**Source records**
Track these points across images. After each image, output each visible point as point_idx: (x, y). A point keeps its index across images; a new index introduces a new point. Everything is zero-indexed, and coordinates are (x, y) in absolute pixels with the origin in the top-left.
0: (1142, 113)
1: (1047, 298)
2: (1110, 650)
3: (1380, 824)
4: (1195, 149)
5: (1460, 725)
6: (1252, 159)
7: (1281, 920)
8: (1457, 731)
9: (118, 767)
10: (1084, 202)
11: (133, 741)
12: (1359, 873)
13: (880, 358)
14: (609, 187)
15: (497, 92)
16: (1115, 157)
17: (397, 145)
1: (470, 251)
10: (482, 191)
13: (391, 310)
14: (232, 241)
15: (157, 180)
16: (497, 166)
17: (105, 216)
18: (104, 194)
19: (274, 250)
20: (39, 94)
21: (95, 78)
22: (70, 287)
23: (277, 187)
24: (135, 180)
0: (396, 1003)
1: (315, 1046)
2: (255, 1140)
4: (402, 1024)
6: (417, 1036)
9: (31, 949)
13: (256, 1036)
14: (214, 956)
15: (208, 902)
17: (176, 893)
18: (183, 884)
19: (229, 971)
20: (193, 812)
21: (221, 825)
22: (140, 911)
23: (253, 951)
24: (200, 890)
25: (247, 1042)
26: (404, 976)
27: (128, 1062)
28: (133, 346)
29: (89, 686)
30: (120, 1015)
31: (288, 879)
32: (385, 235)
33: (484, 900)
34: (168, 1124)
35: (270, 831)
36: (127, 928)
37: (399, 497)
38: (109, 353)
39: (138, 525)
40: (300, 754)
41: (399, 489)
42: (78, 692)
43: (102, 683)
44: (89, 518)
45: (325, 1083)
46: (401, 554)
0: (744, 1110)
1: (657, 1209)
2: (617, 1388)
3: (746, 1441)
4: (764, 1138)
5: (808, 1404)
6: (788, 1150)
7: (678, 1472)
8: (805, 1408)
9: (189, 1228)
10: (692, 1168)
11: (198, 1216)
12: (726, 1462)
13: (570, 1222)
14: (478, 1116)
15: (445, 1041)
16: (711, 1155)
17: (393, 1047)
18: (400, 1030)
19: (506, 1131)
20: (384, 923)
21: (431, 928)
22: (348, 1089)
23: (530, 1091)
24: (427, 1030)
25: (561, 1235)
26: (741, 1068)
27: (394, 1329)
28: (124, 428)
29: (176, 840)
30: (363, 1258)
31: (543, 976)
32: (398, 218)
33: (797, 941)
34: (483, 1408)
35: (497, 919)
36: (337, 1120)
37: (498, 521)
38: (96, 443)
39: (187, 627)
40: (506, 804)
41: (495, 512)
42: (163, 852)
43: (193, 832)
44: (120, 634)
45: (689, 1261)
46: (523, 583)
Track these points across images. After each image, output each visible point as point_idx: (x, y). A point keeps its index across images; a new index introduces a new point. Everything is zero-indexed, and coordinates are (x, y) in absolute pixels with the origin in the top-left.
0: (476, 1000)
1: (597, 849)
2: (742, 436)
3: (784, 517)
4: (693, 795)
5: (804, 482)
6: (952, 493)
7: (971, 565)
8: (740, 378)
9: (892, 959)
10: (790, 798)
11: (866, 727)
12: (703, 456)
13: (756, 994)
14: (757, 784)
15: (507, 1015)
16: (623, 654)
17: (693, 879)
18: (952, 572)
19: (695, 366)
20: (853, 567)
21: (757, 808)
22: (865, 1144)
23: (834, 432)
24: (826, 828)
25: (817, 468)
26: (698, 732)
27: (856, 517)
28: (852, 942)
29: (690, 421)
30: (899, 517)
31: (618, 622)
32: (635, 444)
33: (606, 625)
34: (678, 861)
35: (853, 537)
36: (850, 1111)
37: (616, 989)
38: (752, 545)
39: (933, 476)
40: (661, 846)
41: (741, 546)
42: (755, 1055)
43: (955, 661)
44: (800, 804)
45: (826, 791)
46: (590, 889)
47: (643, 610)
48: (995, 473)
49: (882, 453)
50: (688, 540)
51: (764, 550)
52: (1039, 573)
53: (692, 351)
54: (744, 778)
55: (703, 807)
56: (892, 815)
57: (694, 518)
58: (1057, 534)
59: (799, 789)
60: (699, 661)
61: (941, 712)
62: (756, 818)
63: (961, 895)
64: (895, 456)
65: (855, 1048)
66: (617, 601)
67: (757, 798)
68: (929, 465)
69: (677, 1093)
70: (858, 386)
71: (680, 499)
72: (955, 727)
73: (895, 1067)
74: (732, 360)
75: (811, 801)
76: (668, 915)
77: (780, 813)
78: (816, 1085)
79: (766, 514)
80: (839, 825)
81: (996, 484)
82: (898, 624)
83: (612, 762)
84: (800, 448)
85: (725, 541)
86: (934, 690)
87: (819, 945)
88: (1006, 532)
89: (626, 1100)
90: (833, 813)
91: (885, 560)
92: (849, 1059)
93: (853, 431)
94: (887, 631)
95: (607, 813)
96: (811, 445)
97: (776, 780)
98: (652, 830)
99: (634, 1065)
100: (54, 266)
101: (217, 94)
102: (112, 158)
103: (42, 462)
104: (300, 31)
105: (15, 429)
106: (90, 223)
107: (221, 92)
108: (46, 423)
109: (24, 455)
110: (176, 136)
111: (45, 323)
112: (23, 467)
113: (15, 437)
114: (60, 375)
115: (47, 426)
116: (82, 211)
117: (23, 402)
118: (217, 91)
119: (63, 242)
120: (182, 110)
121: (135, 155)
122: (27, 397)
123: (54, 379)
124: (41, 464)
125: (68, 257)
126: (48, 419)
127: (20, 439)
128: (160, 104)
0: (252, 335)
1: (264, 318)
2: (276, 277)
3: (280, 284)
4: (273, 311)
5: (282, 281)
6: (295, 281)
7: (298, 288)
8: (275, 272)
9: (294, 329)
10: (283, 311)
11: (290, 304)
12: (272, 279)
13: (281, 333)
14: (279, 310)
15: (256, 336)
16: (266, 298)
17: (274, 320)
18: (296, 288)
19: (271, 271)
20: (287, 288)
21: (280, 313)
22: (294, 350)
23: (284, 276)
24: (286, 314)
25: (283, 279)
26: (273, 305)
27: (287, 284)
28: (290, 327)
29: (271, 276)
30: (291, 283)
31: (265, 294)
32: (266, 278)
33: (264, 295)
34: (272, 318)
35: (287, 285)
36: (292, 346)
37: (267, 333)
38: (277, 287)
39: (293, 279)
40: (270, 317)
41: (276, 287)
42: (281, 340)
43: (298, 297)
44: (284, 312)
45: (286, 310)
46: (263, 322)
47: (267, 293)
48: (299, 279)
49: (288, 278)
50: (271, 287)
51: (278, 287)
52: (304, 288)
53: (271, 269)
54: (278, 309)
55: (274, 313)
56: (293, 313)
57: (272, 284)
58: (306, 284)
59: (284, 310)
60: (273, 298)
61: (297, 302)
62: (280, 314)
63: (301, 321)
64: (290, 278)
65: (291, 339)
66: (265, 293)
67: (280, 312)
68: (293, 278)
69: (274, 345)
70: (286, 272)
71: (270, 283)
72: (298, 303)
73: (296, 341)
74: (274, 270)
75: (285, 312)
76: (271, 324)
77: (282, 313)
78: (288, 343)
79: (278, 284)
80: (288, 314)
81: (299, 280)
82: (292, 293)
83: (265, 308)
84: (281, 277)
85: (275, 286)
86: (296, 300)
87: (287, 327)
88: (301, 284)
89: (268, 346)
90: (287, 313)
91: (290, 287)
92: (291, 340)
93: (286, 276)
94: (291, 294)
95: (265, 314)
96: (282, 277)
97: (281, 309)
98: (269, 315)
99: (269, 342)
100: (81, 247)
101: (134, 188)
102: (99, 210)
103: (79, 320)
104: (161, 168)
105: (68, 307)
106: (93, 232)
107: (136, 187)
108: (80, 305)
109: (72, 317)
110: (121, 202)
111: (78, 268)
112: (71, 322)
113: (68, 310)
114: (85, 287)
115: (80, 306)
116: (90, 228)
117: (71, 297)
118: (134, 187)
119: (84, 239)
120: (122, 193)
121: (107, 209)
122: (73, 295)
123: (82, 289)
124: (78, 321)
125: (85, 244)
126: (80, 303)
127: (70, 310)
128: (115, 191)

**Your task**
Would you print, exactly as written, every line above from the one holding "23: (834, 432)" through the one holding "39: (933, 476)", with both included and no other lines?

**Your solution**
23: (834, 432)
24: (826, 828)
25: (817, 468)
26: (698, 732)
27: (856, 517)
28: (852, 942)
29: (690, 421)
30: (899, 517)
31: (618, 622)
32: (635, 444)
33: (606, 625)
34: (678, 861)
35: (853, 537)
36: (850, 1111)
37: (616, 989)
38: (752, 545)
39: (933, 476)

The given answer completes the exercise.